I had a major revision about 2.5 years ago that included an osteotomy - I recovered very well and was back on seated duty at work in 14 weeks.

Please consider a few more opinions if you have any doubt at all…having a revision is no fun, and having two, well, you get the idea!

Good luck!

sheila C
12-18-2014, 09:13 AM
How long were in the hospital? I agree with what you are saying. I am just scared to be away from work cause I know that I will not return after anything more than 4 months. My position will be taken. And I have to go to rehab afterwards also. I asked if after a week could I come home, no they said rehab for another week. What was your degree of being bent over? Mine is 15 degrees. Hubby is very afraid the longer I wait the more worse it will get thus the success of the surgery goes down. I do not know how that works. Anything you can tell me to expect I would like to know.





Hi,

One comment made me pause…your surgeon said you "should" have enough less that pain that you should be able to stand up straighter…If you have bad enough flatback you need a PSO so that you can stand up straight---it is more a matter of alignment than a matter of willpower or conscious posture. If I was in that situation I would go for the PSO and hopefully just have to do it once.

I had a major revision about 2.5 years ago that included an osteotomy - I recovered very well and was back on seated duty at work in 14 weeks.

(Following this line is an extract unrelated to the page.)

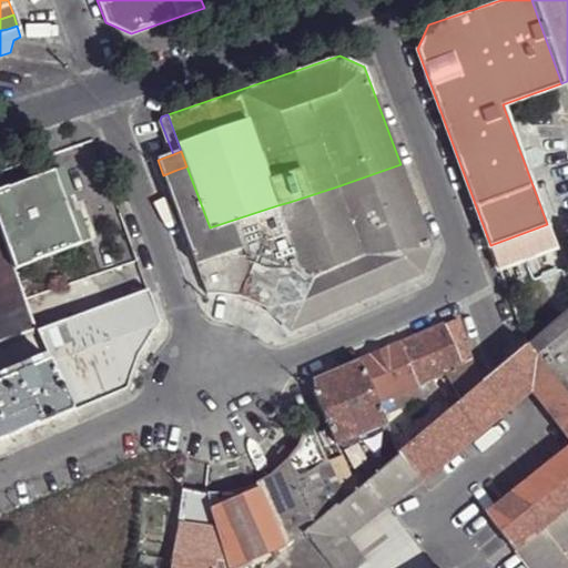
[(432,247),(401,164),(337,186),(361,254),(314,275),(291,270),(282,267),(267,310),(292,330),(421,273),(432,247)]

Please consider a few more opinions if you have any doubt at all…having a revision is no fun, and having two, well, you get the idea!

Good luck!

LindaRacine
12-18-2014, 10:41 PM
Tell your husband not to worry. It's actually the reverse. In general, the worse one's imbalance, the better the outcome. Anecdotally, it really seems that the vast majority of people who have a big imbalance are happier faster and longer than people who have no imbalance.